Il Santuario della Beata Vergine delle Grazie si trova a Curtatone, poco lontano dalle rive del Mincio, alle porte di Mantova. Fu costruito tra il 1399 e il 1406, per volontà di Francesco I Gonzaga, in un luogo dove era fortemente radicato il culto mariano: Francesco I lo fece erigere come voto alla Madonna dopo una pestilenza. La struttura è attribuita all’architetto Bartolino da Novara, lo stesso che progettò il Castello di San Giorgio e il Castello Estense di Ferrara. La chiesa fu poi ampliata successivamente con il convento, la biblioteca, l’oratorio. È un imponente edificio gotico, con interno a navata unica: le volte a crociera sono decorate con ricchi affreschi floreali, e al centro del soffitto famoso è il coccodrillo appeso, che fu qui collocato probabilmente tra Quattro e Cinquecento.
Lo straordinario e antichissimo complesso si trova nel centro di San Benedetto Po: la sua storia comincia tradizionalmente nell’anno 1007, quando Tedaldo di Canossa, nonno di Matilde, fondò il monastero in un’area paludosa, all’epoca abitata da pochissime persone, su quella che al tempo era un’isola situata tra il Po e il Lirone (da cui il nome dell’abbazia). Il monastero si ingrandì poi lungo i secoli, anche grazie all’apporto di Matilde di Canossa, il cui monumento funebre si trova all’interno della chiesa abbaziale. Nel complesso si trovano numerosi capolavori: il refettorio del convento ospita il famoso affresco del Correggio (un’architettura dipinta che doveva incorniciare l’Ultima cena di Girolamo Bonsignori), e poi la sagrestia affrescata dalla scuola di Giulio Romano, le numerose sculture cinquecentesche di Antonio Begarelli e molto altro. Leggi anche l’approfondimento che abbiamo dedicato all’abbazia di Polirone.

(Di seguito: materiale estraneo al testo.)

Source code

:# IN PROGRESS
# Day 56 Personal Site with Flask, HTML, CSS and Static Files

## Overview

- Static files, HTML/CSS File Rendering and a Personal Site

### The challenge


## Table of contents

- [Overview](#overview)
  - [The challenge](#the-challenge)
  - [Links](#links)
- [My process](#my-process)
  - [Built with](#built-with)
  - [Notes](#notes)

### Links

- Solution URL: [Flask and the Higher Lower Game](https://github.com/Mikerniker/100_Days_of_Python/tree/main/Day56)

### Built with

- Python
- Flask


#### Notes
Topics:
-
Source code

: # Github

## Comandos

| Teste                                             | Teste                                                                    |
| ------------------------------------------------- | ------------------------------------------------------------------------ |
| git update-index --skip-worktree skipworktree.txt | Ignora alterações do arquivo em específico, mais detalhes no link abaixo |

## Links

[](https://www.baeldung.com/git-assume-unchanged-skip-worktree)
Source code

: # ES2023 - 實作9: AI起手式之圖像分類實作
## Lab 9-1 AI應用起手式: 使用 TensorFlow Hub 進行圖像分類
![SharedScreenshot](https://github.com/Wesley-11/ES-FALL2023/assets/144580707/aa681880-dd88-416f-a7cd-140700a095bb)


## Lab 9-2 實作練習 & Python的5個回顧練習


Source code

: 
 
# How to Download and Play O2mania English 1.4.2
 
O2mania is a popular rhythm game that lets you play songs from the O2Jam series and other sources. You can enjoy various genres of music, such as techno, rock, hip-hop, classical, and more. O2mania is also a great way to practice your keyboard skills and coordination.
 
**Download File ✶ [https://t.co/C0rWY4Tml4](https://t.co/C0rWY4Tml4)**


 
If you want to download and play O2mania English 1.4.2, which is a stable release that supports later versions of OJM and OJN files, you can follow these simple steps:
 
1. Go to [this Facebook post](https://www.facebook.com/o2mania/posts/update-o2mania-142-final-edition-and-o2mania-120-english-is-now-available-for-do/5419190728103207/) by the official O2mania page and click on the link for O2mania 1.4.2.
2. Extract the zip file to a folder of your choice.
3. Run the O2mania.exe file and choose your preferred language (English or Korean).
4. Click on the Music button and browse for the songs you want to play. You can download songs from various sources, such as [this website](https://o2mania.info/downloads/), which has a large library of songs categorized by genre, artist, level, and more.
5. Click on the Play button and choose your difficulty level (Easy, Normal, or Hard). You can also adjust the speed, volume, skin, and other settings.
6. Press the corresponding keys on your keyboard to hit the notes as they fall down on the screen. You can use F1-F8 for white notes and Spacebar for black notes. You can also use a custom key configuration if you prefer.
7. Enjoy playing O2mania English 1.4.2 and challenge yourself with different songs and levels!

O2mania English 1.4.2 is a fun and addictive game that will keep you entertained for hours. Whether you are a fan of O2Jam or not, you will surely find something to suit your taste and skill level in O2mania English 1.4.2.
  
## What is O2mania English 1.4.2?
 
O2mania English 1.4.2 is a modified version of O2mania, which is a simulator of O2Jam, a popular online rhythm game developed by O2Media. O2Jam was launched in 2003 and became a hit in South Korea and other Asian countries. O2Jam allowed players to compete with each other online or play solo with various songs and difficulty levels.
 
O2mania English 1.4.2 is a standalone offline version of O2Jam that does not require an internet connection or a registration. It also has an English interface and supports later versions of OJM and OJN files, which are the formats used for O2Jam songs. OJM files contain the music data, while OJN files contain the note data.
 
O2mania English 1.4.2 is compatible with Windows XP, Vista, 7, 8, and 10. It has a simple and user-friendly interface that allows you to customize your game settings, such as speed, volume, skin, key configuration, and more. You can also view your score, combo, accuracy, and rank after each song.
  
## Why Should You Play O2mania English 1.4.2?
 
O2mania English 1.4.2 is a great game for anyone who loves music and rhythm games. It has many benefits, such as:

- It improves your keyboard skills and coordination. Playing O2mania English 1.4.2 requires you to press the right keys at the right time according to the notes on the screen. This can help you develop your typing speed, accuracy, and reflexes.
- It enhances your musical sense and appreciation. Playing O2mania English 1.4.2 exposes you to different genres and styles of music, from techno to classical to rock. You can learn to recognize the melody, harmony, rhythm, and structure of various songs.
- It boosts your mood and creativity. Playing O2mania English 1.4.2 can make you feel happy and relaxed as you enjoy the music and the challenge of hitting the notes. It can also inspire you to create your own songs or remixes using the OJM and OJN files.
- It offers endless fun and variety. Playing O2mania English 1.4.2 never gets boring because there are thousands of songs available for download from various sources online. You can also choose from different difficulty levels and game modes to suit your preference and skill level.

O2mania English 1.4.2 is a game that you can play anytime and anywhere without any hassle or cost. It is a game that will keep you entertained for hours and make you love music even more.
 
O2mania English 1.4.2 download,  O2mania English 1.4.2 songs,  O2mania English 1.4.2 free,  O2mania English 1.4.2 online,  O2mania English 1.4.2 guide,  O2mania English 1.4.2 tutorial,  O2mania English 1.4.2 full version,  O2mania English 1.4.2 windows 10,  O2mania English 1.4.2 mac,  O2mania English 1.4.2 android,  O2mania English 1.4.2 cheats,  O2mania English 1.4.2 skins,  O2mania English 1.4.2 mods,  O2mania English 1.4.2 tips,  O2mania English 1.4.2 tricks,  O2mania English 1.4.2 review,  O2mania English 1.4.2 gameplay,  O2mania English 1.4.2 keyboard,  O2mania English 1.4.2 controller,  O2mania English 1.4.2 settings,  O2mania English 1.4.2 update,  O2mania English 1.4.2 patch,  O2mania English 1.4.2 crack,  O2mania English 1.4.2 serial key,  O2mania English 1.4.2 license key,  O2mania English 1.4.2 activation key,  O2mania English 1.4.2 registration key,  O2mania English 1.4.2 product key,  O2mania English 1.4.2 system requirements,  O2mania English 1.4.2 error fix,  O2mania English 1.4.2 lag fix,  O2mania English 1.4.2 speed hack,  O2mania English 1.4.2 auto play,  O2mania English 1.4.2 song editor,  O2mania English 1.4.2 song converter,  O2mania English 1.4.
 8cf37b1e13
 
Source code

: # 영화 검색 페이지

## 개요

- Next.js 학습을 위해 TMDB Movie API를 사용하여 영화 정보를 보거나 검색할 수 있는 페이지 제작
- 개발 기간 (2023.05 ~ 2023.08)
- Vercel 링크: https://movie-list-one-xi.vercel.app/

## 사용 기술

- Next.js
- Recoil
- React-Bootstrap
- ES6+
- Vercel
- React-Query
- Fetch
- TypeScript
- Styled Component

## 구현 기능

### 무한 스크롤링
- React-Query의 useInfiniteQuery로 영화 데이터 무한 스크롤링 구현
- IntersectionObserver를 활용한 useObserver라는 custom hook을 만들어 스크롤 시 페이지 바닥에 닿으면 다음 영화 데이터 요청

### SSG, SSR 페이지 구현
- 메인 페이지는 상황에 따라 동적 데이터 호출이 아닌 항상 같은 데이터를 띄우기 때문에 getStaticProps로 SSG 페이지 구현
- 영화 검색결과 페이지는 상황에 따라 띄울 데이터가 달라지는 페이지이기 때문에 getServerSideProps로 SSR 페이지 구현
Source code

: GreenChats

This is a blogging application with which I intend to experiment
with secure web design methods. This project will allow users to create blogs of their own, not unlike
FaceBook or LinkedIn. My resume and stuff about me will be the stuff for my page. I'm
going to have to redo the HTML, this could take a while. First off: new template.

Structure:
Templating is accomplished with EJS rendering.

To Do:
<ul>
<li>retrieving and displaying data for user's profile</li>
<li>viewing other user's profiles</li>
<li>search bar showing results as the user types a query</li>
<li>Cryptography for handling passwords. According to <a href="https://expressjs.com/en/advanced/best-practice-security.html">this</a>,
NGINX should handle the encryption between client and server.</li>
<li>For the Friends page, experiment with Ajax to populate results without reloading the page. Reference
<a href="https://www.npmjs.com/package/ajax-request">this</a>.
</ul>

Questo parco si trova nei pressi di Marmirolo ed è una foresta che un tempo faceva parte di un’area di proprietà dei Gonzaga, riservata alla caccia. Proprio al centro della riserva sorge infatti la Palazzina di Caccia fatta edificare alla fine del Cinquecento da Vincenzo I Gonzaga, che si distingue per il suo aspetto rustico: si compone di dieci sale, di cui due saloni d’onore che servivano per i ricevimenti. La Palazzina apre solo in determinate occasioni e quindi non sempre è visitabile: è però sempre percorribile la riserva naturale, che è tuttavia solo una parte del più esteso bosco gonzaghesco anticoq. Dopo l’abbandono a seguito della caduta del ducato, infatti, la foresta cominciò a diminuire progressivamente: si è salvata dalla scomparsa perché nel 1910 è entrata a far parte del Demanio Forestale, atto che ha sancito l’inizio della tutela del bosco.
Sono singolari ponti costruiti su chiatte ormeggiate sul fiume Oglio (quello di Torre d’Oglio) e sul canale Navarolo (quello di Commessaggio). Sono moderni: sono stati costruiti rispettivamente nel 1926 e nel 1976, per sostituire strutture precedenti ormai in rovina o pericolanti. Quello di Commessaggio è per l’attraversamento pedonale, mentre quello di Torre d’Oglio, che poggia su di una struttura più solida, si può attraversare anche in auto. In virtù della loro particolarità (sono rarissimi i ponti di barche, in Italia e non solo), i due ponti sono stati spesso scelti come set per film e riprese varie.